What is Diversification
Diversification is a risk management technique that mixes a wide variety of investments within a portfolio. The rationale behind this technique contends that a portfolio constructed of different kinds of investments will, on average, yield higher returns and pose a lower risk than any individual investment found within the portfolio.
BREAKING DOWN Diversification
Diversification strives to smooth out unsystematic risk events in a portfolio so the positive performance of some investments neutralizes the negative performance of others. Therefore, the benefits of diversification hold only if the securities in the portfolio are not perfectly correlated.
Studies and mathematical models have shown that maintaining a well-diversified portfolio of 25 to 30 stocks yields the most cost-effective level of risk reduction. Investing in more securities yields further diversification benefits, albeit at a drastically smaller rate.
Further diversification benefits can be gained by investing in foreign securities because they tend to be less closely correlated with domestic investments. For example, an economic downturn in the U.S. economy may not affect Japan's economy in the same way; therefore, having Japanese investments gives an investor a small cushion of protection against losses due to an American economic downturn.
Most noninstitutional investors have a limited investment budget and may find it difficult to create an adequately diversified portfolio. This fact alone can explain why mutual funds have been increasing in popularity. Buying shares in a mutual fund can provide investors with an inexpensive source of diversification.
Diversification and Exchange-Traded Funds
While mutual funds provide diversification across various asset classes, exchange-traded funds (ETF) afford investor access to narrow markets such as commodities and international plays that would ordinarily be difficult to access. An individual with a $100,000 portfolio can spread the investment among ETFs with no overlap. If an aggressive investor wishes to construct a portfolio composed of Japanese equities, Australian bonds and cotton futures, he can purchase stakes in the iShares MSCI Japan ETF, the Vanguard Australian Government Bond Index ETF and the iPath Bloomberg Cotton Subindex Total Return ETN. The specificity of the targeted asset classes and the transparency of the holdings ensure true diversification, with divergent correlations among securities, can be achieved.
Diversification and Smart Beta
Smart beta strategies offer diversification by tracking underlying indices but do not necessarily weigh stocks according to market cap. ETF managers further screen equity issues on fundamentals and rebalance portfolios according to objective analysis and not just company size. While smart beta portfolios are unmanaged, the primary goal becomes outperformance of the index itself. As of February 2018, the iShares Edge MSCI USA Quality Factor ETF holds 125 large- and mid-cap U.S. stocks.
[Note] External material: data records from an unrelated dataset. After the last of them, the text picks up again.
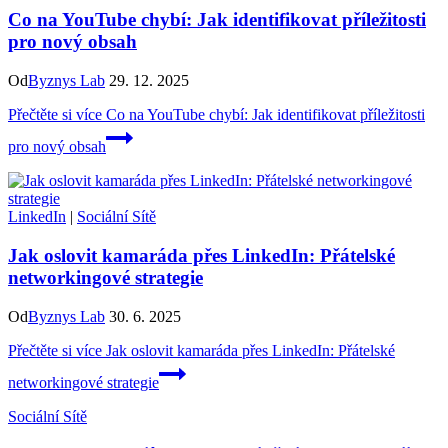
Co na YouTube chybí: Jak identifikovat příležitosti
pro nový obsah
Od
Byznys Lab
29. 12. 2025
Přečtěte si více
Co na YouTube chybí: Jak identifikovat příležitosti
pro nový obsah
LinkedIn
|
Sociální Sítě
Jak oslovit kamaráda přes LinkedIn: Přátelské
networkingové strategie
Od
Byznys Lab
30. 6. 2025
Přečtěte si více
Jak oslovit kamaráda přes LinkedIn: Přátelské
networkingové strategie
Sociální Sítě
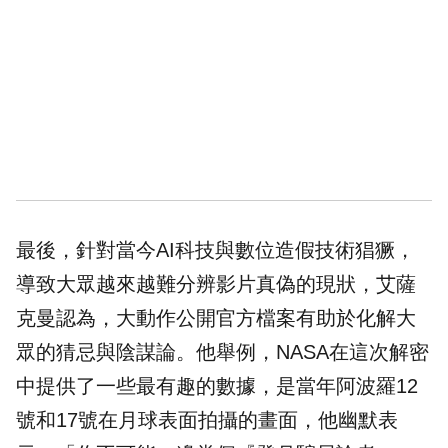
最後，針對當今AI科技與數位造假技術猖獗，
導致大眾越來越難分辨影片真偽的現狀，艾薩
克曼認為，大動作公開官方檔案有助於化解大
眾的猜忌與陰謀論。他舉例，NASA在這次解密
中提供了一些最有趣的數據，是當年阿波羅12
號和17號在月球表面拍攝的畫面，他幽默表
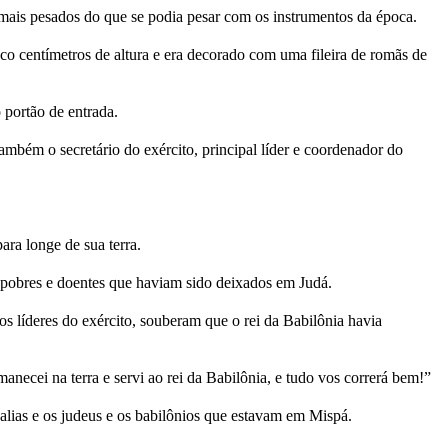
is pesados do que se podia pesar com os instrumentos da época.
nco centímetros de altura e era decorado com uma fileira de romãs de
 portão de entrada.
ambém o secretário do exército, principal líder e coordenador do
ara longe de sua terra.
pobres e doentes que haviam sido deixados em Judá.
os líderes do exército, souberam que o rei da Babilônia havia
ecei na terra e servi ao rei da Babilônia, e tudo vos correrá bem!”
alias e os judeus e os babilônios que estavam em Mispá.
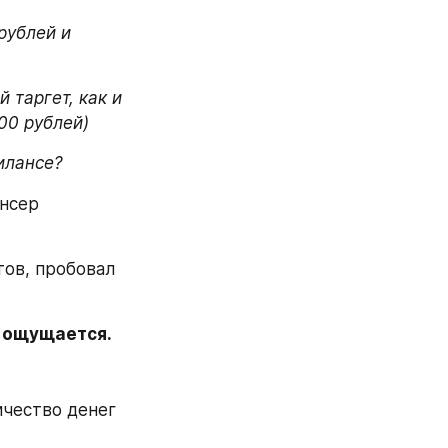
рублей и 
таргет, как и 
00 рублей)
илансе?
нсер 
ов, пробовал 
е ощущается.
ичество денег 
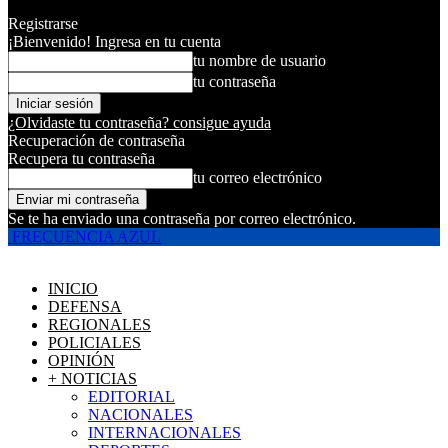
Registrarse
¡Bienvenido! Ingresa en tu cuenta
tu nombre de usuario
tu contraseña
¿Olvidaste tu contraseña? consigue ayuda
Recuperación de contraseña
Recupera tu contraseña
tu correo electrónico
Se te ha enviado una contraseña por correo electrónico.
FRECUENCIA AZUL
INICIO
DEFENSA
REGIONALES
POLICIALES
OPINIÓN
+ NOTICIAS
EDITORIAL
NACIONALES
INTERNACIONALES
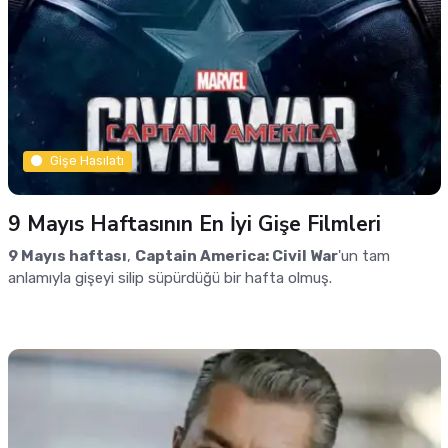
Gişe Hasılatı
9 Mayıs Haftasının En İyi Gişe Filmleri
9 Mayıs haftası
,
Captain America: Civil War
'un tam
anlamıyla gişeyi silip süpürdüğü bir hafta olmuş.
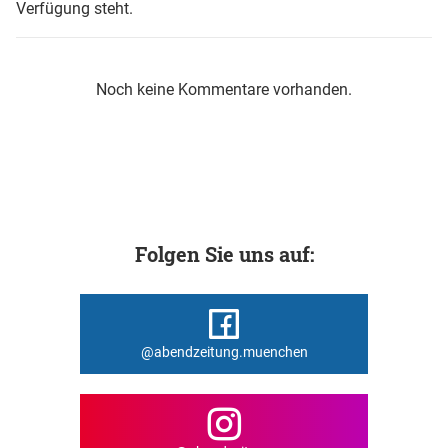
Verfügung steht.
Noch keine Kommentare vorhanden.
Folgen Sie uns auf:
@abendzeitung.muenchen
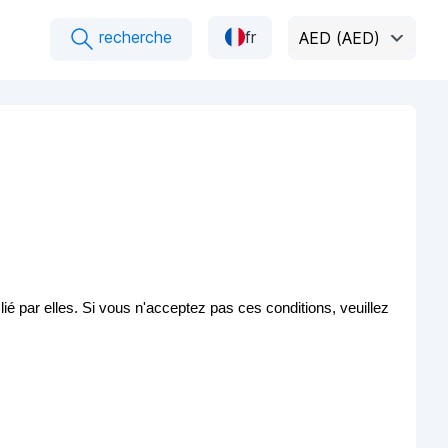
recherche
fr
AED (AED)
lié par elles. Si vous n'acceptez pas ces conditions, veuillez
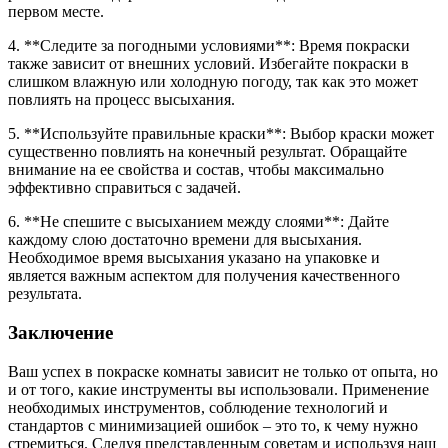
первом месте.
4. **Следите за погодными условиями**: Время покраски
также зависит от внешних условий. Избегайте покраски в
слишком влажную или холодную погоду, так как это может
повлиять на процесс высыхания.
5. **Используйте правильные краски**: Выбор краски может
существенно повлиять на конечный результат. Обращайте
внимание на ее свойства и состав, чтобы максимально
эффективно справиться с задачей.
6. **Не спешите с высыханием между слоями**: Дайте
каждому слою достаточно времени для высыхания.
Необходимое время высыхания указано на упаковке и
является важным аспектом для получения качественного
результата.
Заключение
Ваш успех в покраске комнаты зависит не только от опыта, но
и от того, какие инструменты вы использовали. Применение
необходимых инструментов, соблюдение технологий и
стандартов с минимизацией ошибок – это то, к чему нужно
стремиться. Следуя представленным советам и используя наш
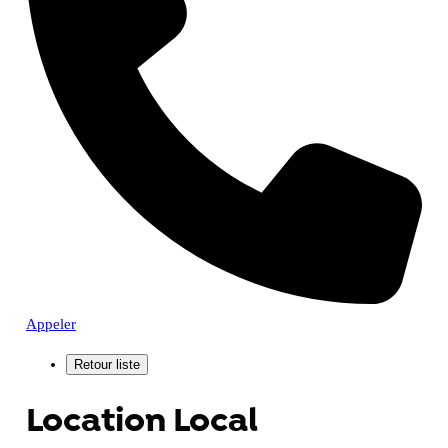
Appeler
Location Local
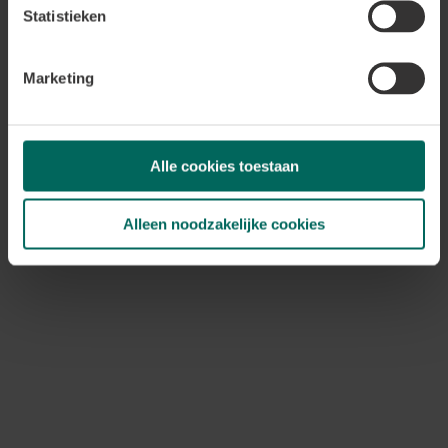
kunnen we onze moestuin gezond houden en hopelijk
Statistieken
een overvloedige oogst tegemoet zien.
Marketing
Alle cookies toestaan
Alleen noodzakelijke cookies
Sterke en gezonde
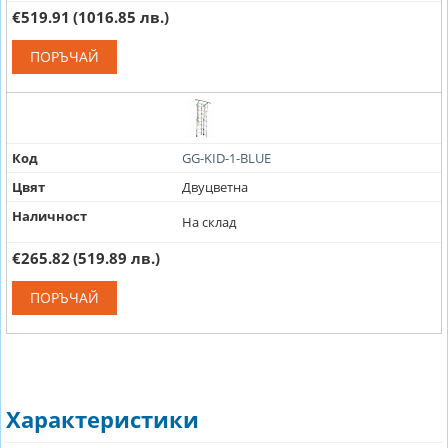
€519.91
(1016.85 лв.)
ПОРЪЧАЙ
Код
GG-KID-1-BLUE
Цвят
Двуцветна
Наличност
На склад
€265.82
(519.89 лв.)
ПОРЪЧАЙ
Характеристики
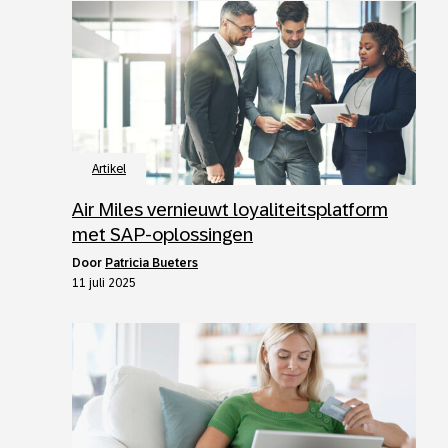
Artikel
Air Miles vernieuwt loyaliteitsplatform
met SAP-oplossingen
door
Patricia Bueters
11 juli 2025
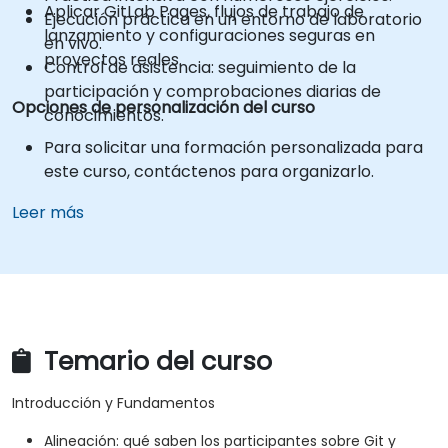
Aplicar GitLab Pages, flujos de trabajo de
Ejecución práctica en un entorno de laboratorio
lanzamiento y configuraciones seguras en
en vivo.
proyectos reales.
Control de asistencia: seguimiento de la
participación y comprobaciones diarias de
Opciones de personalización del curso
conocimientos.
Para solicitar una formación personalizada para
este curso, contáctenos para organizarlo.
Leer más
Temario del curso
Introducción y Fundamentos
Alineación: qué saben los participantes sobre Git y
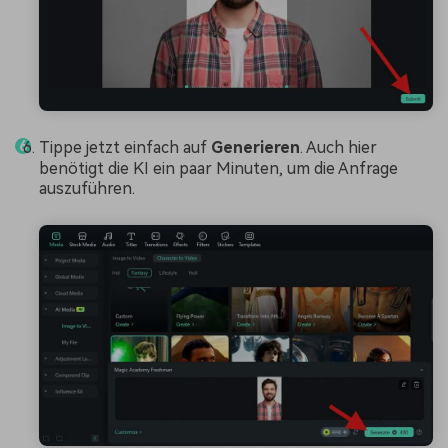
Tippe jetzt einfach auf
Generieren
. Auch hier
benötigt die KI ein paar Minuten, um die Anfrage
auszuführen.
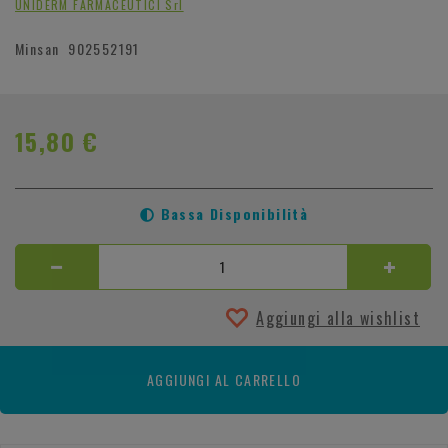
UNIDERM FARMACEUTICI Srl
Minsan
902552191
15,80 €
Bassa Disponibilità
Aggiungi alla wishlist
AGGIUNGI AL CARRELLO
By focusing on return on equity (ROE), debt-to-equity (D/E) ratio and not solely market cap, a the ETF returned 78.8% cumulatively since inception in July 2013. A similar investment in the S&P 500 Index grew tby about 58%.
Standard Diversification in a Portfolio
Fund managers and investors often diversify their investments across asset classes and determine what percentages of the portfolio to allocate to each. These can include stocks and bonds, real estate, ETFs, commodities, short-term investments and other classes. They will then diversify among investments within the assets classes, such as by selecting stocks from various sectors that tend to have low return correlation, or by choosing stocks with different market capitalizations. In the case of bonds, investors select from investment-grade corporate bonds, U.S. Treasuries, state and municipal bonds, high-yield bonds and others.